- YOUR ASSIGNMENT -
All lines below containing the string "ihrer" are to be copied.

- TASK INPUT -
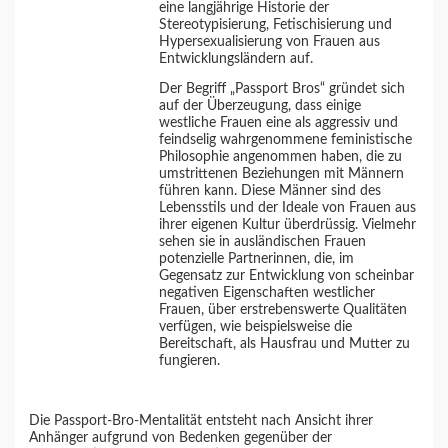
eine langjährige Historie der
Stereotypisierung, Fetischisierung und
Hypersexualisierung von Frauen aus
Entwicklungsländern auf.
Der Begriff „Passport Bros“ gründet sich
auf der Überzeugung, dass einige
westliche Frauen eine als aggressiv und
feindselig wahrgenommene feministische
Philosophie angenommen haben, die zu
umstrittenen Beziehungen mit Männern
führen kann. Diese Männer sind des
Lebensstils und der Ideale von Frauen aus
ihrer eigenen Kultur überdrüssig. Vielmehr
sehen sie in ausländischen Frauen
potenzielle Partnerinnen, die, im
Gegensatz zur Entwicklung von scheinbar
negativen Eigenschaften westlicher
Frauen, über erstrebenswerte Qualitäten
verfügen, wie beispielsweise die
Bereitschaft, als Hausfrau und Mutter zu
fungieren.
Die Passport-Bro-Mentalität entsteht nach Ansicht ihrer
Anhänger aufgrund von Bedenken gegenüber der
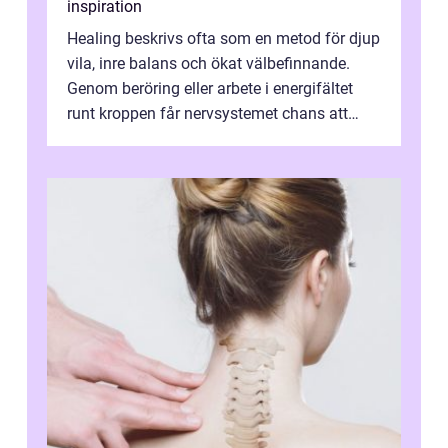
inspiration
Healing beskrivs ofta som en metod för djup
vila, inre balans och ökat välbefinnande.
Genom beröring eller arbete i energifältet
runt kroppen får nervsystemet chans att
varva ner, muskler slappnar av ...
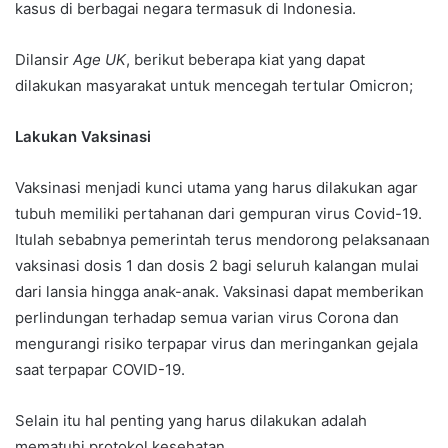
kasus di berbagai negara termasuk di Indonesia.
Dilansir
Age UK
, berikut beberapa kiat yang dapat
dilakukan masyarakat untuk mencegah tertular Omicron;
Lakukan Vaksinasi
Vaksinasi menjadi kunci utama yang harus dilakukan agar
tubuh memiliki pertahanan dari gempuran virus Covid-19.
Itulah sebabnya pemerintah terus mendorong pelaksanaan
vaksinasi dosis 1 dan dosis 2 bagi seluruh kalangan mulai
dari lansia hingga anak-anak. Vaksinasi dapat memberikan
perlindungan terhadap semua varian virus Corona dan
mengurangi risiko terpapar virus dan meringankan gejala
saat terpapar COVID-19.
Selain itu hal penting yang harus dilakukan adalah
mematuhi protokol kesehatan.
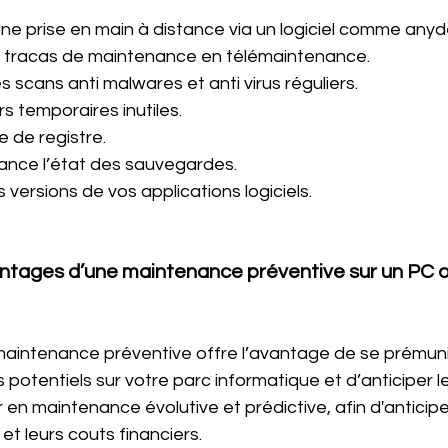
ne prise en main à distance via un logiciel comme anyd
its tracas de maintenance en télémaintenance.
scans anti malwares et anti virus réguliers.
ers temporaires inutiles.
e de registre.
tance l’état des sauvegardes.
s versions de vos applications logiciels.
antages d’une maintenance préventive sur un PC o
 maintenance préventive offre l’avantage de se prémuni
otentiels sur votre parc informatique et d’anticiper le
 en maintenance évolutive et prédictive, afin d'anticipe
et leurs couts financiers.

- SOLUTION BELOW -
ihrer eigenen Kultur überdrüssig. Vielmehr
Die Passport-Bro-Mentalität entsteht nach Ansicht ihrer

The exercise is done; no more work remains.